§ **Records to process**
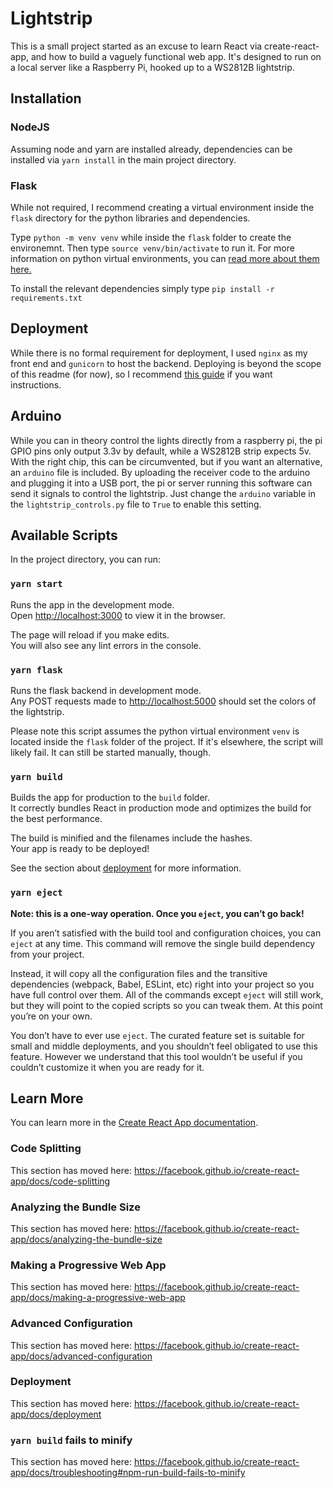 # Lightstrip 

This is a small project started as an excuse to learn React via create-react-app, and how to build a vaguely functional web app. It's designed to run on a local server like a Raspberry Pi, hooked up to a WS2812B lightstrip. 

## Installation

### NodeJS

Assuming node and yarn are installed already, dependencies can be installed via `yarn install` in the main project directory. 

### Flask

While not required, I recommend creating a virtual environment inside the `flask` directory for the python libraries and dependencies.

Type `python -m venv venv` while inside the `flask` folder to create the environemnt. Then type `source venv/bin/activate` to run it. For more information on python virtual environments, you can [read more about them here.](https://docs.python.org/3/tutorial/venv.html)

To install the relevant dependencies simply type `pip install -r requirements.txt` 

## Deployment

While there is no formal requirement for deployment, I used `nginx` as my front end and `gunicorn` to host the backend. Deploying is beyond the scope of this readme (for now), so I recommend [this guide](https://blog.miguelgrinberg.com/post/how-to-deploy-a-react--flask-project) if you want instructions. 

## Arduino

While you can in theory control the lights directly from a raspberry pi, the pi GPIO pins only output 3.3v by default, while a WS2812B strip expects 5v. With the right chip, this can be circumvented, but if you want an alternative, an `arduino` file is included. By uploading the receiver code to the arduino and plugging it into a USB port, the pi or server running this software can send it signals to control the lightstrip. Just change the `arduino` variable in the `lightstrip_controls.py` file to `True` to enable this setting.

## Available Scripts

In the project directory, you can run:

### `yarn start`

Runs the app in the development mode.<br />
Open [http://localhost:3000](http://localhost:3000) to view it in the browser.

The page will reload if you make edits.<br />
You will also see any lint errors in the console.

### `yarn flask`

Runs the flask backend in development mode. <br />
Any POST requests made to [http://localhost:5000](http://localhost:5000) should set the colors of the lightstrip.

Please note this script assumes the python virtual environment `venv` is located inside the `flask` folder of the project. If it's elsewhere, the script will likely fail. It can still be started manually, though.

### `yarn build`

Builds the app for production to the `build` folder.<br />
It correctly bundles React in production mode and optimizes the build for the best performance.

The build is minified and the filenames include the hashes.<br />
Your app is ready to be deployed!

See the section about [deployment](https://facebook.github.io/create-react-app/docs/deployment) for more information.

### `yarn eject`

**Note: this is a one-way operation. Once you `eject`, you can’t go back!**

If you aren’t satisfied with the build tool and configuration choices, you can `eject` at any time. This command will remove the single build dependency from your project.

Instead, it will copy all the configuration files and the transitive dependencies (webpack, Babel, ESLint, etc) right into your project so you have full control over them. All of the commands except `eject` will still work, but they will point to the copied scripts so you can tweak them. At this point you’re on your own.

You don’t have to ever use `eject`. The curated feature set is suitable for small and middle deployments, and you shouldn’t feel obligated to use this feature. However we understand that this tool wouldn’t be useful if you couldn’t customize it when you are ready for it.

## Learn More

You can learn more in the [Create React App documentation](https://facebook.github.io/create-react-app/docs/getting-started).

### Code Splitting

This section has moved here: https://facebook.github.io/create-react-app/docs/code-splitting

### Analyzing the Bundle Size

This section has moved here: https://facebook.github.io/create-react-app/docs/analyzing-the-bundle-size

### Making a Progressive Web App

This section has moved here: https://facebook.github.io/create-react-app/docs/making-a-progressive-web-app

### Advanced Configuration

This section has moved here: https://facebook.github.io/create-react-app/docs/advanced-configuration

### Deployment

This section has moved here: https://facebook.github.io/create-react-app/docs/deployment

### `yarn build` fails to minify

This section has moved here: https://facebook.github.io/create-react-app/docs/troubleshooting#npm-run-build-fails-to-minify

§ **Work required**
Lines containing the word "them" are to be pulled from the records and copied.

§ **The answer**
Type `python -m venv venv` while inside the `flask` folder to create the environemnt. Then type `source venv/bin/activate` to run it. For more information on python virtual environments, you can [read more about them here.](https://docs.python.org/3/tutorial/venv.html)
Instead, it will copy all the configuration files and the transitive dependencies (webpack, Babel, ESLint, etc) right into your project so you have full control over them. All of the commands except `eject` will still work, but they will point to the copied scripts so you can tweak them. At this point you’re on your own.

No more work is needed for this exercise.